Material to process below:

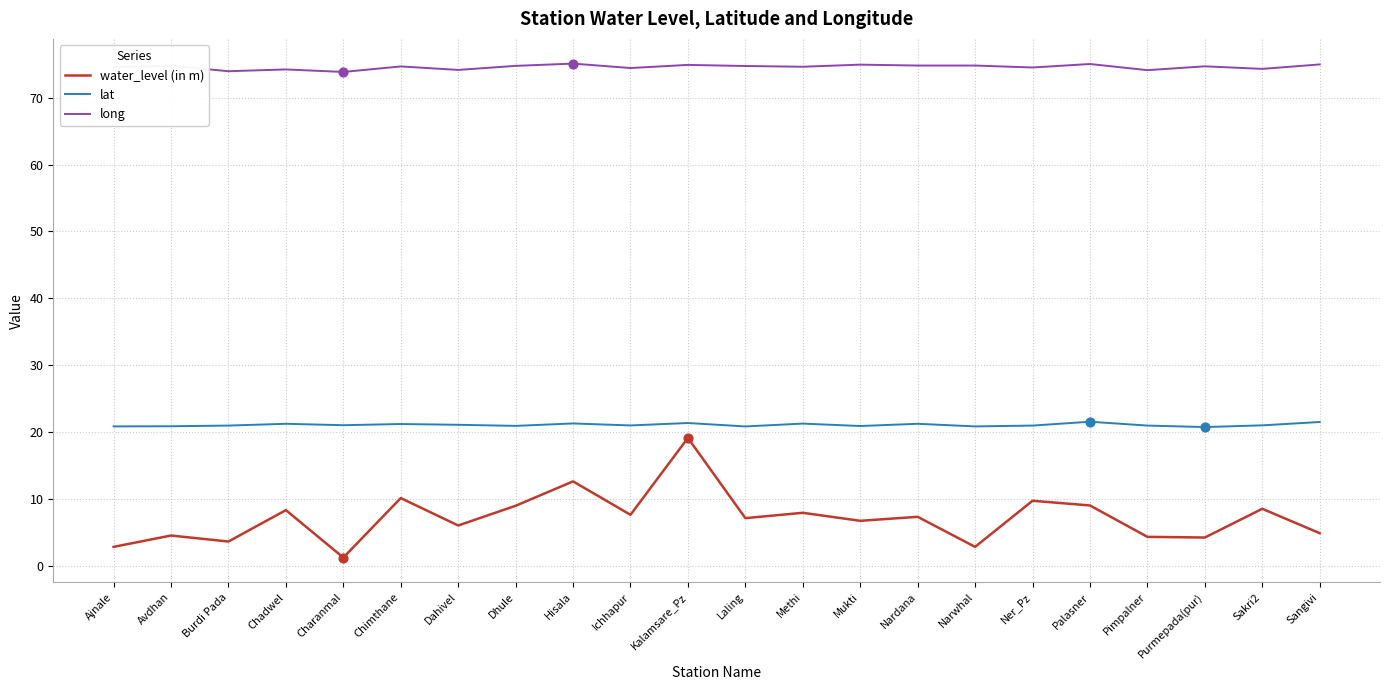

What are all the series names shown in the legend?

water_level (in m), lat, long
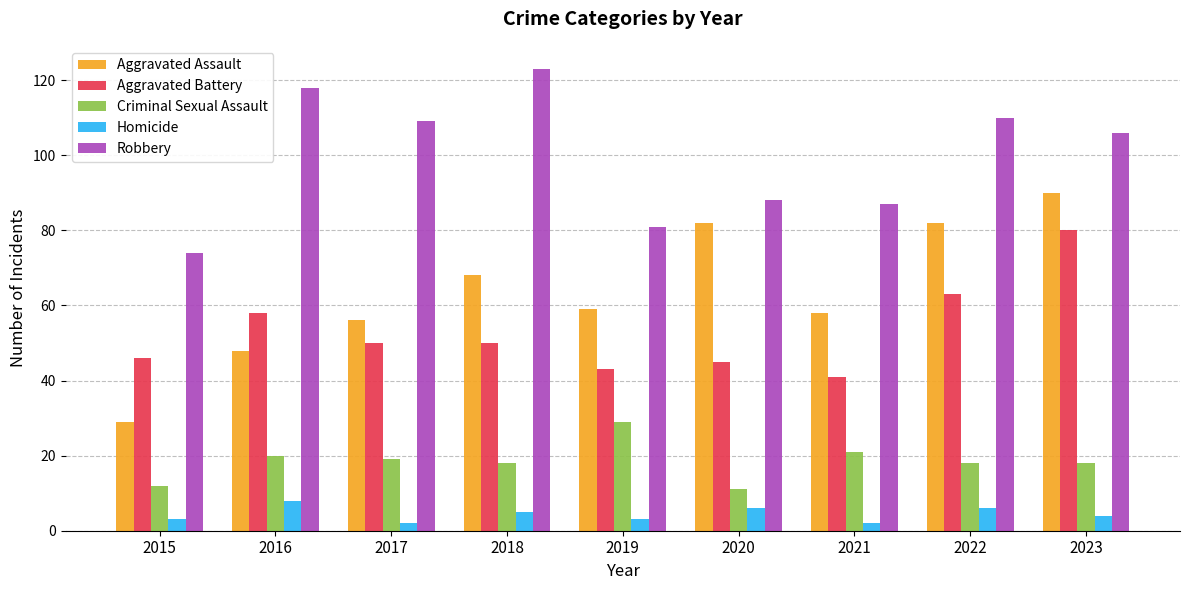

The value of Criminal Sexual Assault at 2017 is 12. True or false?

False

End of Material to process.
Material to process below:

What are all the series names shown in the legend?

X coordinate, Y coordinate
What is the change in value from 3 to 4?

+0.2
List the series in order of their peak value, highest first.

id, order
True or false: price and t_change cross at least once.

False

End of Material to process.
Material to process below:

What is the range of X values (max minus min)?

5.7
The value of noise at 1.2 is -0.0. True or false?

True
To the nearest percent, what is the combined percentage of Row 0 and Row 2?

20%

End of Material to process.

To do: Which lines in the rows above contain the string "True"? Copy each such line in full.

Problem solution:
The value of Criminal Sexual Assault at 2017 is 12. True or false?
True or false: price and t_change cross at least once.
The value of noise at 1.2 is -0.0. True or false?
True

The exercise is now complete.